EPA is not merely a house of science; it’s a home for regulation. The tensions between the two are always the cause of considerable discord and even a fair amount of schizophrenia. Consider the disconnected comments of EPA’s new Administrator, Lisa Jackson. First she stated: “Science must be the backbone of what EPA does. If I am confirmed, I will administer with science as my guide.” She added: “Political appointees will not compromise the integrity of EPA’s technical experts to advance particular regulatory outcomes.” Then, when asked whether she would support a carbon tax which Agency policy wonks admit is the most efficient way to ensure reductions in carbon emissions, Jackson said she would consult with the president and stood by her support for cap-and-trade.
It isn’t just the Administrator’s bi-polar problem that makes EPA’s technical experts walk around on tiptoes. Ms. Jackson has installed Lisa Heinzerling as EPA’s climate change legal guru. Heinzerling wrote the winning brief against the Bush EPA convincing the Supreme Court that CO2 is a pollutant and subject to control by the Clean Air Act. She also wrote Priceless: On Knowing the Price of Everything and the Value of Nothing, a screed against EPA’s economic analysts and their use of economic principles to explain the costs regulations impose, but which Heinzerling views as little more than political manipulation.
The Agency’s policy shop, the source of so much of Heinzerling’s ire, has been looking for ways to reopen the core scientific debate about global warming. Under Jackson, one wonders if these technical experts will even get a place at the dinner table.
And how skeptical are these bright lights. They are smart enough to not openly oppose the alarmists within the agency. They simply point out inconvenient facts. For example, they took a look at EPA’s staffing and found that the Agency had just one employee capable of building and using the complex circulation models upon which the IPCC relies. One. Yep, just one, and he is assigned to do so only half-time.

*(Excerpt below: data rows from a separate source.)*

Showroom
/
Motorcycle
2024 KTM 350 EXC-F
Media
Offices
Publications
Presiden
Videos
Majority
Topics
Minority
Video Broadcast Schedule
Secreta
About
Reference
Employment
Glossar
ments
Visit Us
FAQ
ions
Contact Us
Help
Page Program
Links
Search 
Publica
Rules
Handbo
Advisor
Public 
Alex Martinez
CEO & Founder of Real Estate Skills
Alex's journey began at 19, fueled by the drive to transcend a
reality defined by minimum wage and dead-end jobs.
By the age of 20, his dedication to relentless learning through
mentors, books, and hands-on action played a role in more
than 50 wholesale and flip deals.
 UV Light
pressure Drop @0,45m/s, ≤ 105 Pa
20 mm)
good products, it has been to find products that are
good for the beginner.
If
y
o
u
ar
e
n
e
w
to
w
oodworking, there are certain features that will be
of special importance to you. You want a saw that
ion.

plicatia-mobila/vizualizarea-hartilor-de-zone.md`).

Then there is the Climate Change Seminar series these analysts have established. They bring in world class scientists to discuss the science behind the climate change debate. Nearly to a person, each eminent scholar has undercut some portion of the IPCC belief system. Most recent to appear: Duke University’s Nicola Scafetta.
Nicola Scafetta is a research scientist in the Department of Physics at Duke. While Heinzerling claims we are facing a climate catastrophe that demands immediate attention, Scafetta directly rebuts that, raising the question: how is it possible to address a problem such as climate change where several crucial physical ingredients are still severely uncertain? According the IPCC and Heinzerling’s fellow travelers, if we do not reduce carbon emissions to zero, we will see from 3 to 6 degrees Celsius (C) increases in temperature by 2100, and life as we know it will end.  According to Scafetta, temperatures will rise by about 1 degree C in 100 years due to natural causes, and we may be entering an ice age with significantly lower temperatures regardless of CO2 emissions.

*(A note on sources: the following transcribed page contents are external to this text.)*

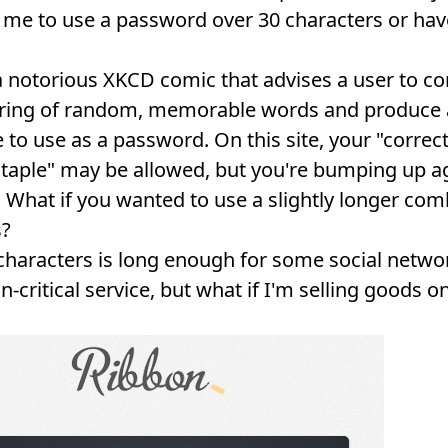
 me to use a password over 30 characters or hav
a
notorious XKCD comic
that advises a user to c
tring of random, memorable words and produce 
 to use as a password. On this site, your "correc
staple" may be allowed, but you're bumping up a
t. What if you wanted to use a slightly longer co
s?
 characters is long enough for some social netwo
-critical service, but what if I'm selling goods o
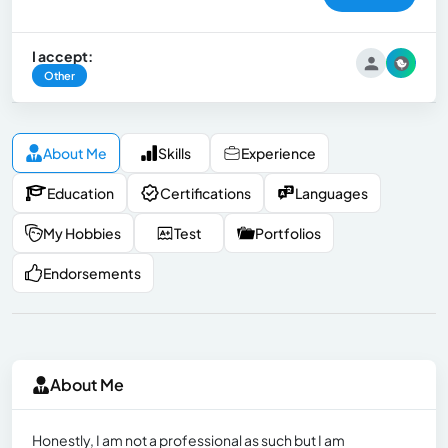
I accept:
Other
About Me
Skills
Experience
Education
Certifications
Languages
My Hobbies
Test
Portfolios
Endorsements
About Me
Honestly, I am not a professional as such but I am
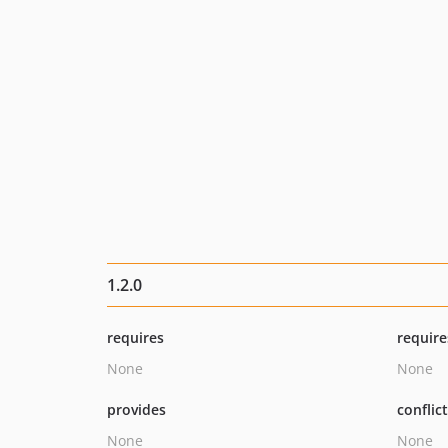
1.2.0
requires
require
None
None
provides
conflic
None
None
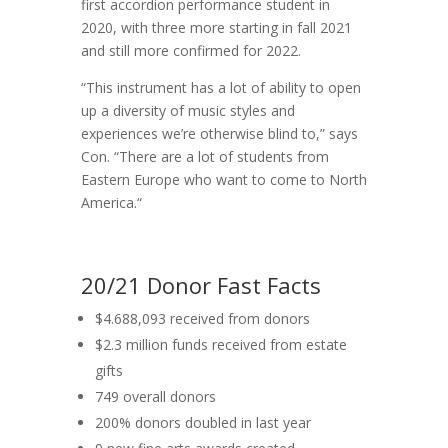
first accordion performance student in
2020, with three more starting in fall 2021
and still more confirmed for 2022.
“This instrument has a lot of ability to open
up a diversity of music styles and
experiences we’re otherwise blind to,” says
Con. “There are a lot of students from
Eastern Europe who want to come to North
America.“
20/21 Donor Fast Facts
$4.688,093 received from donors
$2.3 million funds received from estate
gifts
749 overall donors
200% donors doubled in last year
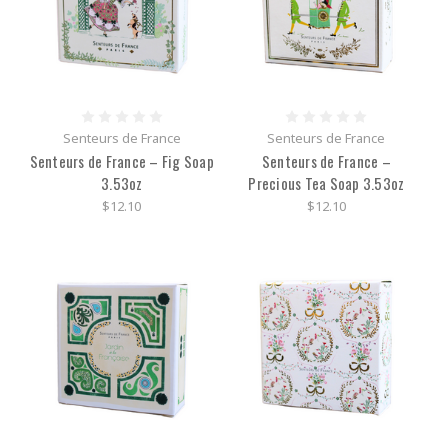
Senteurs de France
Senteurs de France
Senteurs de France – Fig Soap
Senteurs de France –
3.53oz
Precious Tea Soap 3.53oz
$12.10
$12.10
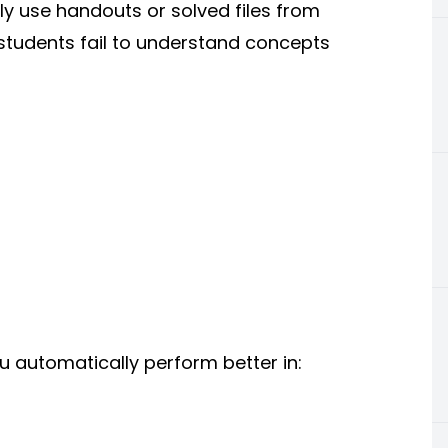
ly use handouts or solved files from
s students fail to understand concepts
 automatically perform better in:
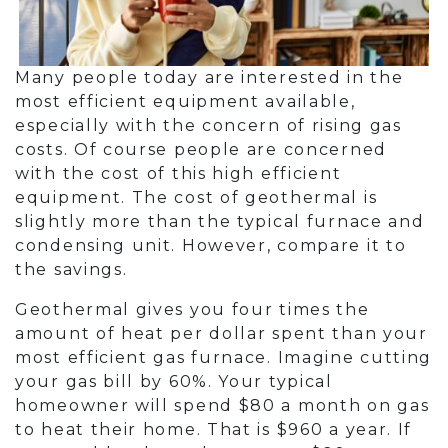
Many people today are interested in the
most efficient equipment available,
especially with the concern of rising gas
costs. Of course people are concerned
with the cost of this high efficient
equipment. The cost of geothermal is
slightly more than the typical furnace and
condensing unit. However, compare it to
the savings.
Geothermal gives you four times the
amount of heat per dollar spent than your
most efficient gas furnace. Imagine cutting
your gas bill by 60%. Your typical
homeowner will spend $80 a month on gas
to heat their home. That is $960 a year. If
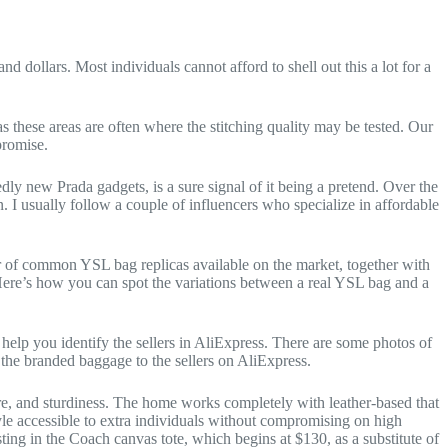
d dollars. Most individuals cannot afford to shell out this a lot for a
as these areas are often where the stitching quality may be tested. Our
promise.
ly new Prada gadgets, is a sure signal of it being a pretend. Over the
. I usually follow a couple of influencers who specialize in affordable
er of common YSL bag replicas available on the market, together with
Here’s how you can spot the variations between a real YSL bag and a
help you identify the sellers in AliExpress. There are some photos of
the branded baggage to the sellers on AliExpress.
ure, and sturdiness. The home works completely with leather-based that
tyle accessible to extra individuals without compromising on high
esting in the Coach canvas tote, which begins at $130, as a substitute of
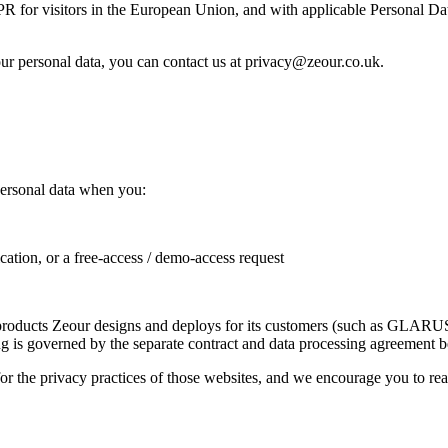
R for visitors in the European Union, and with applicable Personal Da
ur personal data, you can contact us at privacy@zeour.co.uk.
personal data when you:
cation, or a free-access / demo-access request
are products Zeour designs and deploys for its customers (such as G
ing is governed by the separate contract and data processing agreement 
or the privacy practices of those websites, and we encourage you to rea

John Christy, Distinguished Professor of Atmospheric Science at the University of Alabama in Huntsville and IPCC lead author, agrees with Scafetta. In part, so does David Rind, a physicist at the NASA Goddard Institute for Space Studies, who specializes in the study of the variability of solar radiation. And, in part, so does Judith Lean, a solar physicist at U.S. Naval Research Laboratory in Washington, D.C.  Lean, too, is alumnus of the Policy shop’s Climate Change Seminar series.

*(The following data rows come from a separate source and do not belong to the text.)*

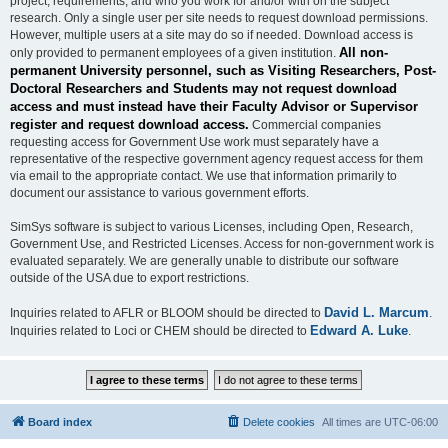
project, requirements, and who you work for and/or with on the subject
research. Only a single user per site needs to request download permissions.
However, multiple users at a site may do so if needed. Download access is
All non-
only provided to permanent employees of a given institution.
permanent University personnel, such as Visiting Researchers, Post-
Doctoral Researchers and Students may not request download
access and must instead have their Faculty Advisor or Supervisor
register and request download access.
Commercial companies
requesting access for Government Use work must separately have a
representative of the respective government agency request access for them
via email to the appropriate contact. We use that information primarily to
document our assistance to various government efforts.
SimSys software is subject to various Licenses, including Open, Research,
Government Use, and Restricted Licenses. Access for non-government work is
evaluated separately. We are generally unable to distribute our software
outside of the USA due to export restrictions.
David L. Marcum
Inquiries related to AFLR or BLOOM should be directed to
.
Edward A. Luke
Inquiries related to Loci or CHEM should be directed to
.
Board index
Delete cookies
All times are
UTC-06:00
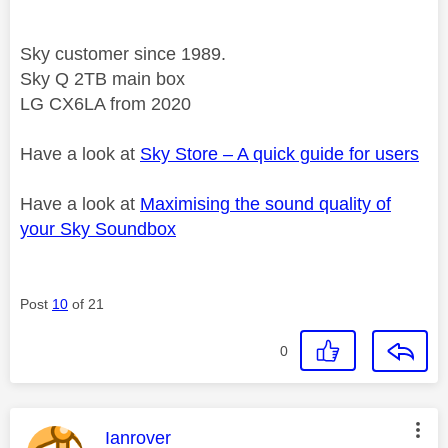
Sky customer since 1989.
Sky Q 2TB main box
LG CX6LA from 2020
Have a look at
Sky Store – A quick guide for users
Have a look at
Maximising the sound quality of
your Sky Soundbox
Post
10
of 21
0
This message was authored by:
Ianrover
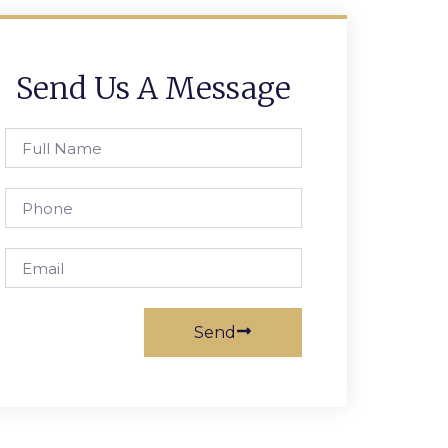
Send Us A Message
Full
Name
Phone
Email
Send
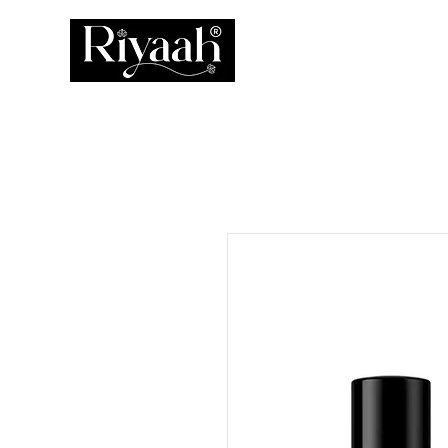
ATTAR
PERFUM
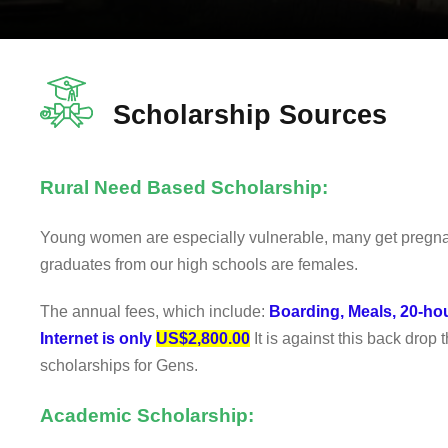
Scholarship Sources
Rural Need Based Scholarship:
Young women are especially vulnerable, many get pregnant
graduates from our high schools are females.
The annual fees, which include:
Boarding, Meals, 20-ho
Internet is only
US$2,800.00
It is against this back drop t
scholarships for Gens.
Academic Scholarship:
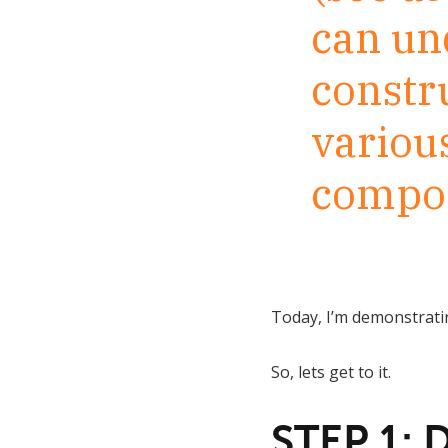
can un
constr
variou
compos
Today, I’m demonstratin
So, lets get to it.
STEP 1: 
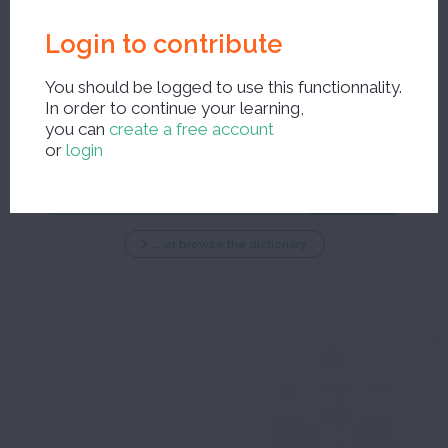
Login to contribute
You should be logged to use this functionnality.
In order to continue your learning,
New search ?
you can
create a free account
or
login
... or browse the dictionary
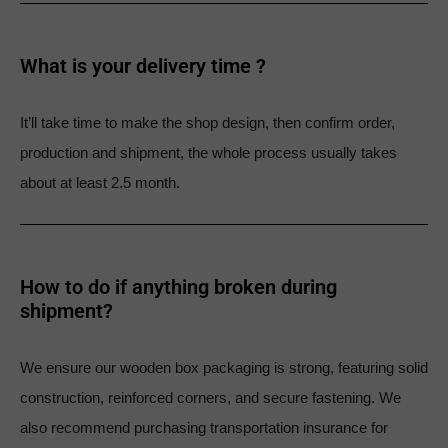
What is your delivery time ?​
It’ll take time to make the shop design, then confirm order,
production and shipment, the whole process usually takes
about at least 2.5 month.
How to do if anything broken during
shipment?​
We ensure our wooden box packaging is strong, featuring solid
construction, reinforced corners, and secure fastening. We
also recommend purchasing transportation insurance for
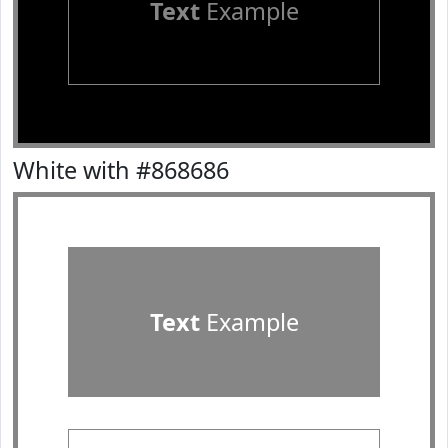
Text
Example
White with #868686
Text
Example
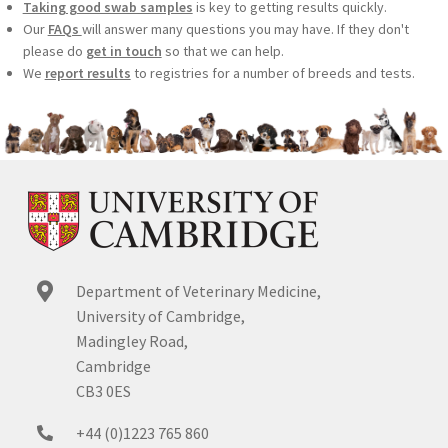
Taking good swab samples
is key to getting results quickly.
Our
FAQs
will answer many questions you may have. If they don't
please do
get in touch
so that we can help.
We
report results
to registries for a number of breeds and tests.
Department of Veterinary Medicine,
University of Cambridge,
Madingley Road,
Cambridge
CB3 0ES
+44 (0)1223 765 860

It will be interesting to see whether Administrator Jackson even accesses the brain bank in her policy shop, or whether she compromises the integrity of EPA’s technical experts to advance President Obama’s particular regulatory goals. If her performance at EPA followers her track record as head of the New Jersey Department of Environmental Protection, we might expect to see her “employing a highly politicized approach to decision-making that resulted in suppression of scientific information, issuance of gag orders and threats against professional staff members who dared to voice concerns,” as the Public Employees for Environmental Responsibility (PEER) suggests she will. EPA is heading for a white-hot family argument that won’t end at the dining room table. Kids are going to be sent to their rooms.